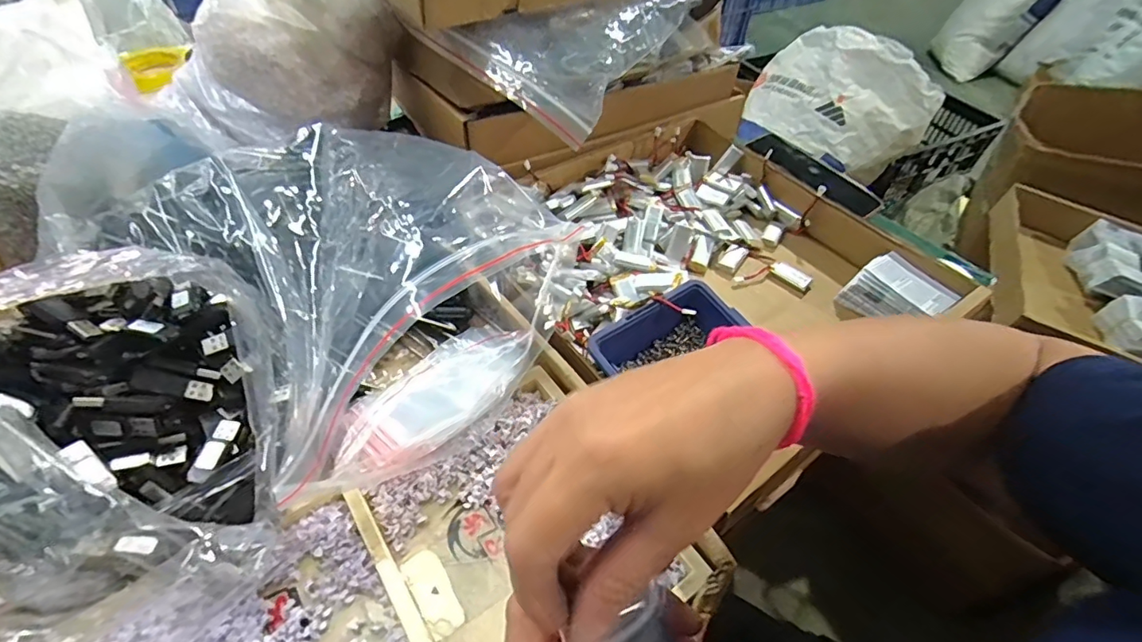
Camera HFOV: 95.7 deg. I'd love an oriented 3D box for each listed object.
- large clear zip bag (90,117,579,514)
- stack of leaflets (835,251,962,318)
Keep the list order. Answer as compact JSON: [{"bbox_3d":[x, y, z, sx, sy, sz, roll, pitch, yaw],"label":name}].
[{"bbox_3d":[-0.175,-0.029,0.419,0.257,0.131,0.295,-32,58,-30],"label":"large clear zip bag"},{"bbox_3d":[0.307,-0.022,0.488,0.058,0.043,0.077,-30,57,-26],"label":"stack of leaflets"}]

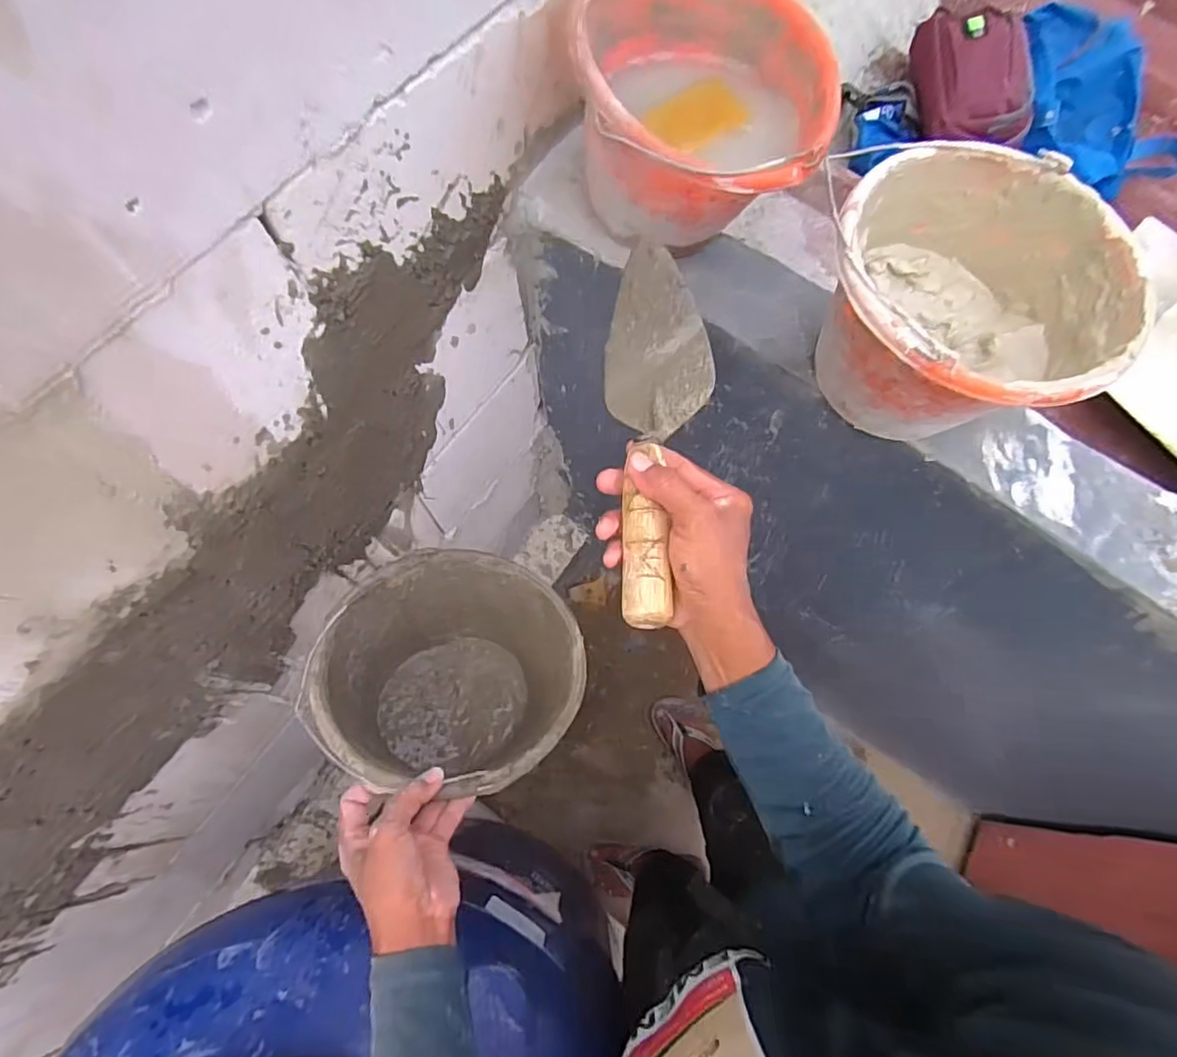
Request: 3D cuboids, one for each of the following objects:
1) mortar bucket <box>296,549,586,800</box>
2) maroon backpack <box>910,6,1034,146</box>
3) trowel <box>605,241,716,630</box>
[{"bbox_3d":[-0.156,0.181,0.633,0.248,0.200,0.250,13,46,-10],"label":"mortar bucket"},{"bbox_3d":[0.468,-0.551,0.697,0.117,0.068,0.179,-1,69,0],"label":"maroon backpack"},{"bbox_3d":[0.053,-0.073,0.435,0.080,0.064,0.296,3,68,1],"label":"trowel"}]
..............................
#### EXERCISE DIRECTIONS:
Take the lines above from the one holding "1) mortar bucket <box>296,549,586,800</box>" to the last and output them exactly.

#### RESPONSE BOX:
1) mortar bucket <box>296,549,586,800</box>
2) maroon backpack <box>910,6,1034,146</box>
3) trowel <box>605,241,716,630</box>
[{"bbox_3d":[-0.156,0.181,0.633,0.248,0.200,0.250,13,46,-10],"label":"mortar bucket"},{"bbox_3d":[0.468,-0.551,0.697,0.117,0.068,0.179,-1,69,0],"label":"maroon backpack"},{"bbox_3d":[0.053,-0.073,0.435,0.080,0.064,0.296,3,68,1],"label":"trowel"}]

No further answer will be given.